Il se dit : ce mois ne finira donc jamais ? Puis Minho se rectifia, il n'avait pas le droit de l'appeler "ce mois", août était le seul qu'il exécrait du plus profond de son âme, il lui devait un minimum de respect.

Chaque été il se le répétait : je ne craquerai pas cette fois-ci, l'année dernière il était bien trop insurpassable, cet août sera forcément moins chaud.

Systématiquement, il se prenait un large revers.

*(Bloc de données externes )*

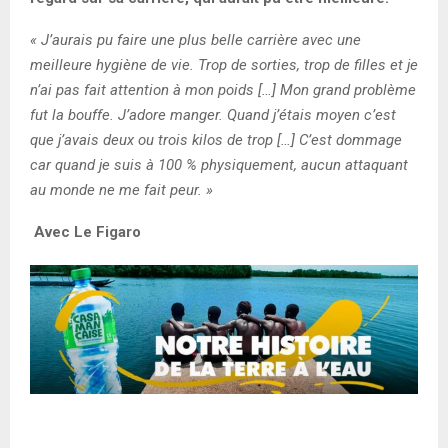
« J’aurais pu faire une plus belle carrière avec une
meilleure hygiène de vie. Trop de sorties, trop de filles et je
n’ai pas fait attention à mon poids […] Mon grand problème
fut la bouffe. J’adore manger. Quand j’étais moyen c’est
que j’avais deux ou trois kilos de trop […] C’est dommage
car quand je suis à 100 % physiquement, aucun attaquant
au monde ne me fait peur. »
Avec Le Figaro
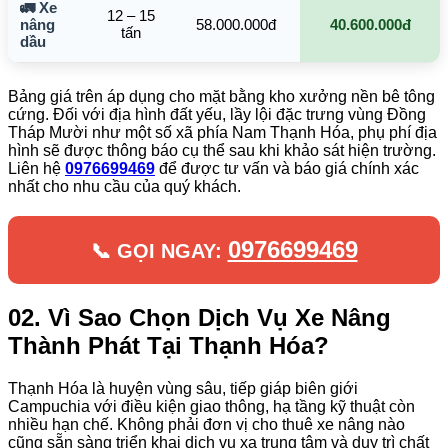
🚛 Xe
12 – 15
nâng
58.000.000đ
40.600.000đ
tấn
dầu
Bảng giá trên áp dụng cho mặt bằng kho xưởng nền bê tông
cứng. Đối với địa hình đất yếu, lầy lội đặc trưng vùng Đồng
Tháp Mười như một số xã phía Nam Thạnh Hóa, phụ phí địa
hình sẽ được thông báo cụ thể sau khi khảo sát hiện trường.
Liên hệ
0976699469
để được tư vấn và báo giá chính xác
nhất cho nhu cầu của quý khách.
0976699469
📞 GỌI NGAY:
02. Vì Sao Chọn Dịch Vụ Xe Nâng
Thành Phát Tại Thạnh Hóa?
Thạnh Hóa là huyện vùng sâu, tiếp giáp biên giới
Campuchia với điều kiện giao thông, hạ tầng kỹ thuật còn
nhiều hạn chế. Không phải đơn vị cho thuê xe nâng nào
cũng sẵn sàng triển khai dịch vụ xa trung tâm và duy trì chất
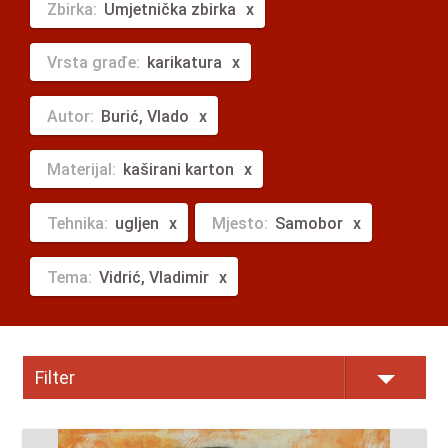
Zbirka:
Umjetnička zbirka
Vrsta građe:
karikatura
Autor:
Burić, Vlado
Materijal:
kaširani karton
Tehnika:
ugljen
Mjesto:
Samobor
Tema:
Vidrić, Vladimir
Filter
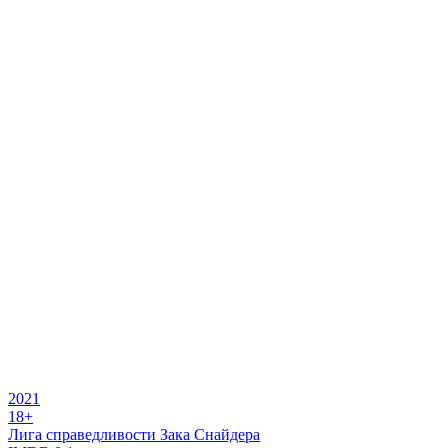
2021
18+
Лига справедливости Зака Снайдера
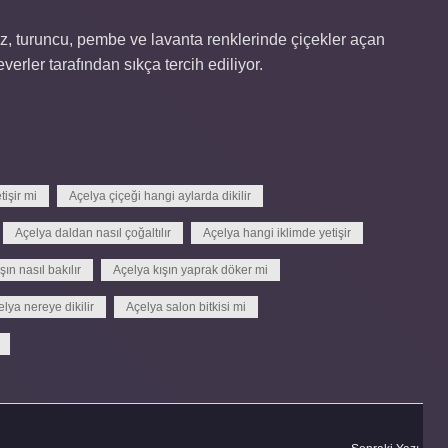
yaz, turuncu, pembe ve lavanta renklerinde çiçekler açan
everler tarafından sıkça tercih ediliyor.
işir mi
Açelya çiçeği hangi aylarda dikilir
Açelya daldan nasıl çoğaltılır
Açelya hangi iklimde yetişir
şın nasıl bakılır
Açelya kışın yaprak döker mi
lya nereye dikilir
Açelya salon bitkisi mi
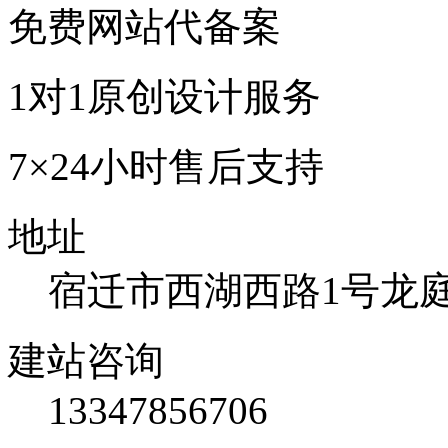
免费网站代备案
1对1原创设计服务
7×24小时售后支持
地址
宿迁市西湖西路1号龙庭国
建站咨询
13347856706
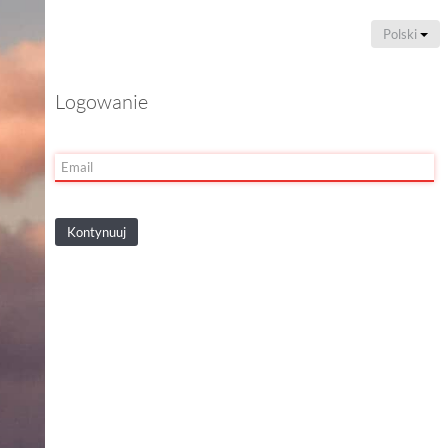
Polski
Logowanie
Kontynuuj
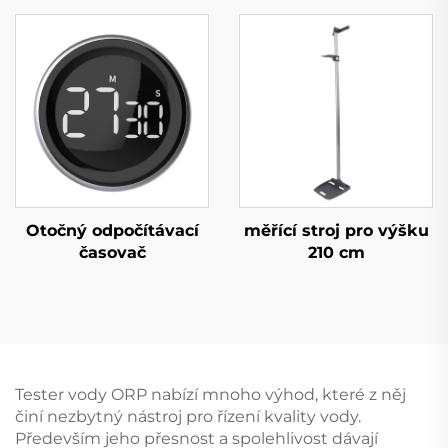
Otočný odpočítávací
měřící stroj pro výšku
časovač
210 cm
Tester vody ORP nabízí mnoho výhod, které z něj
činí nezbytný nástroj pro řízení kvality vody.
Především jeho přesnost a spolehlivost dávají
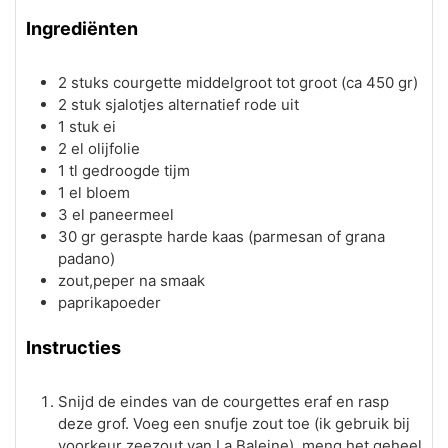
Ingrediënten
2
stuks
courgette
middelgroot tot groot (ca 450 gr)
2
stuk
sjalotjes
alternatief rode uit
1
stuk
ei
2
el
olijfolie
1
tl
gedroogde tijm
1
el
bloem
3
el
paneermeel
30
gr
geraspte harde kaas (parmesan of grana
padano)
zout,peper
na smaak
paprikapoeder
Instructies
Snijd de eindes van de courgettes eraf en rasp
deze grof. Voeg een snufje zout toe (ik gebruik bij
voorkeur zeezout van La Baleine), meng het geheel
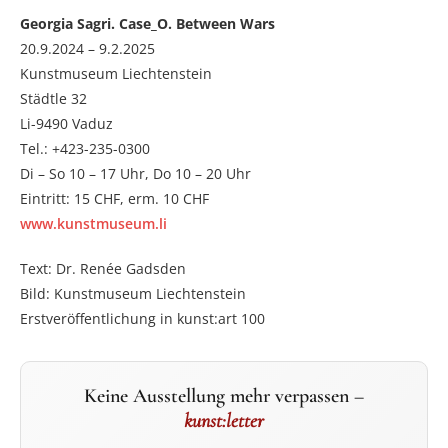
Georgia Sagri. Case_O. Between Wars
20.9.2024 – 9.2.2025
Kunstmuseum Liechtenstein
Städtle 32
Li-9490 Vaduz
Tel.: +423-235-0300
Di – So 10 – 17 Uhr, Do 10 – 20 Uhr
Eintritt: 15 CHF, erm. 10 CHF
www.kunstmuseum.li
Text: Dr. Renée Gadsden
Bild: Kunstmuseum Liechtenstein
Erstveröffentlichung in kunst:art 100
Keine Ausstellung mehr verpassen –
kunst:letter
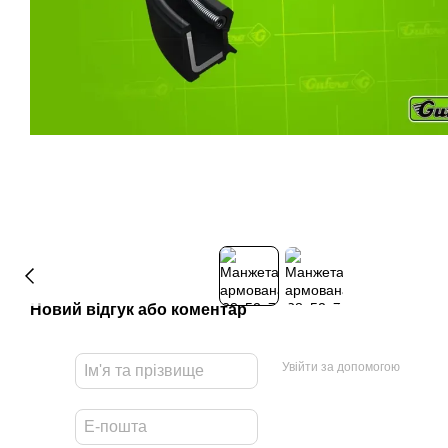
Новий відгук або коментар
Увійти за допомогою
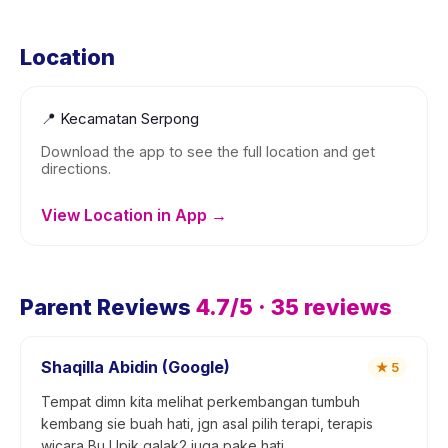
Location
📍
Kecamatan Serpong
Download the app to see the full location and get
directions.
View Location in App →
Parent Reviews
4.7
/5 ·
35
reviews
Shaqilla Abidin (Google)
★
5
Tempat dimn kita melihat perkembangan tumbuh
kembang sie buah hati, jgn asal pilih terapi, terapis
wicara Bu Upik galak2 juga pake hati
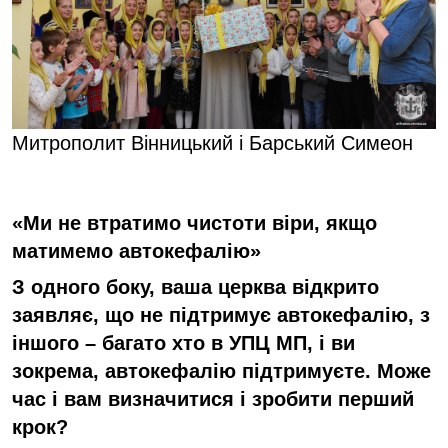
Митрополит Вінницький і Барський Симеон
«Ми не втратимо чистоти віри, якщо
матимемо автокефалію»
З одного боку, ваша церква відкрито
заявляє, що не підтримує автокефалію, з
іншого – багато хто в УПЦ МП, і ви
зокрема, автокефалію підтримуєте. Може
час і вам визначитися і зробити перший
крок?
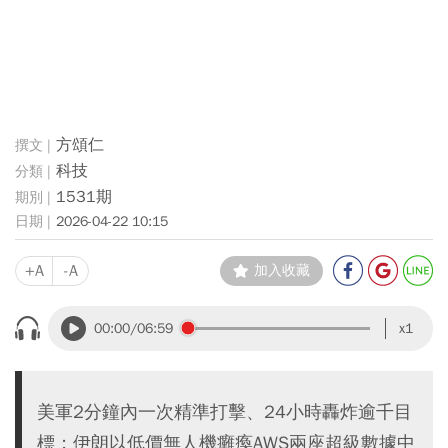
方頌仁
科技
1531期
2026-04-22 10:15
+A
-A
加入收藏
00:00
/06:59
x1
美軍2分鐘內一次精準打擊、24小時轟炸逾千目
標；伊朗以低價無人機癱瘓AWS兩座超級數據中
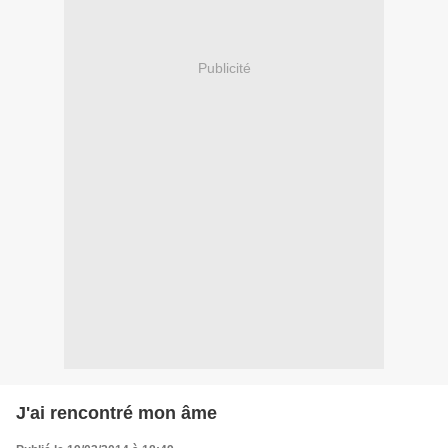
Publicité
J'ai rencontré mon âme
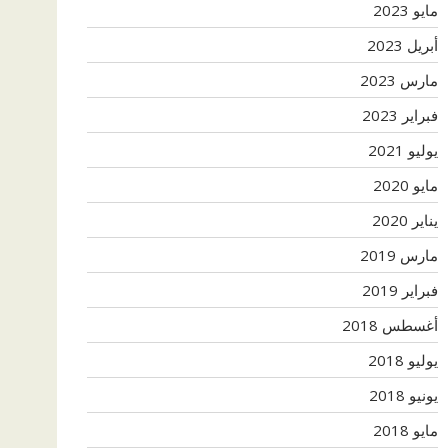
مايو 2023
أبريل 2023
مارس 2023
فبراير 2023
يوليو 2021
مايو 2020
يناير 2020
مارس 2019
فبراير 2019
أغسطس 2018
يوليو 2018
يونيو 2018
مايو 2018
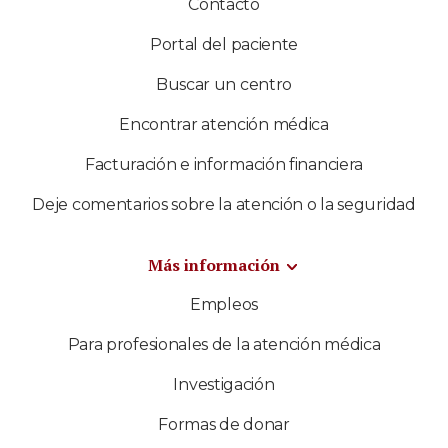
Contacto
Portal del paciente
Buscar un centro
Encontrar atención médica
Facturación e información financiera
Deje comentarios sobre la atención o la seguridad
Más información
Empleos
Para profesionales de la atención médica
Investigación
Formas de donar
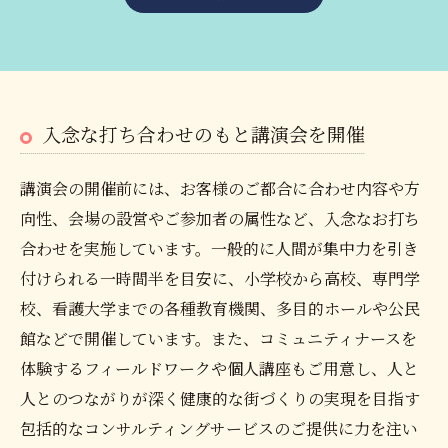
入念な打ち合わせのもと講演会を開催
講演会の開催前には、お客様のご都合に合わせ内容や方
向性、会場の設営やご参加者の属性など、入念なお打ち
合わせを実施しています。一般的に人間が集中力を引き
付けられる一時間半を目安に、小学校から高校、専門学
校、看護大学までの各種教育機関、多目的ホールや公民
館などで開催しています。また、コミュニティナースを
体験するフィールドワークや個人講座もご用意し、人と
人とのつながりが深く健康的な街づくりの実現を目指す
包括的なコンサルティングサービスのご提供に力を注い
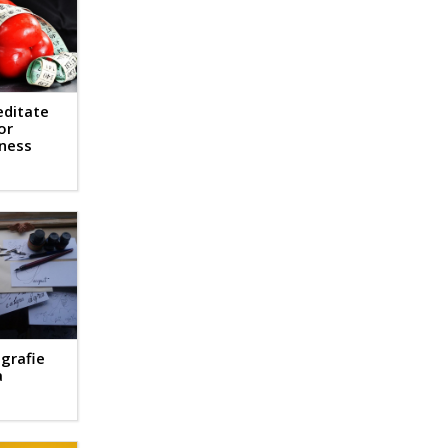
editate
or
tness
igrafie
a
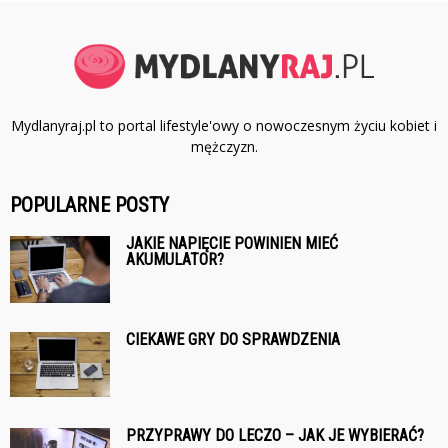
Mydlanyraj.pl to portal lifestyle'owy o nowoczesnym życiu kobiet i
mężczyzn.
POPULARNE POSTY
JAKIE NAPIĘCIE POWINIEN MIEĆ
AKUMULATOR?
CIEKAWE GRY DO SPRAWDZENIA
PRZYPRAWY DO LECZO – JAK JE WYBIERAĆ?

Il supportait plus ou moins la chaleur de mai à juillet sans broncher, puis lorsqu'août arrivait, il s'écriait "non !, pas encore un mois", et il craquait. Là où il se contentait habituellement de se mordre la lèvre, en cette période, quand il touchait cette ceinture de sécurité qui avait ingurgité toute la chaleur du soleil pendant son absence, l'entièreté de la vulgarité contenue dans son vocabulaire sortait de sa bouche sous forme de cris étouffés dans son poing. Les simples allers-retours de son formidable appartement avec clim caput au point X se transformaient en courses contre les UV.

En arrivant chez lui, il fonçait comme à son habitude sous la douche la plus chaude possible et s'adossait contre le mur frais à carreaux verts et jaunes. Il souffla, plus que deux semaines de calvaire et ce serait la rentrée. Le 1er septembre le temps s'adoucissait toujours, comme s'il se rendait compte que cette chaleur serait insupportable en amphi, et il avait bien raison.

L'eau le brûla légèrement, le tirant de ses pensées. Il se dépêcha de la couper et chercha des yeux sa serviette en grelottant un peu. Il avait dû l'oublier dans le salon. Il sortit de la salle de bain nu comme un ver. Pas de serviette dans le salon. Peut-être dans sa chambre...? Non...Dans la cuisine ? Il ne voyait pas pourquoi elle serait là-bas mais, tant que j'y suis autant vérifier. Il s'en doutait, c'était absurde. Les toilettes ? Non plus ? Où, alors ? Il retourna s'asseoir sur son canapé en claquant des dents.

Quel comble, je vais finir par attraper froid sous 40°C, en août, se lamenta-t-il en récupérant le plaid bleu clair qui reposait sur Soonie, son chat roux. Celui-ci ouvrit un œil en sentant la chaleur quitter son corps et le fusilla du regard lorsqu'il comprit qu'il lui avait retiré sa couverture. Mais Minho l'ignora et il s'en alla, vexé, de sa démarche claudicante vers le balcon.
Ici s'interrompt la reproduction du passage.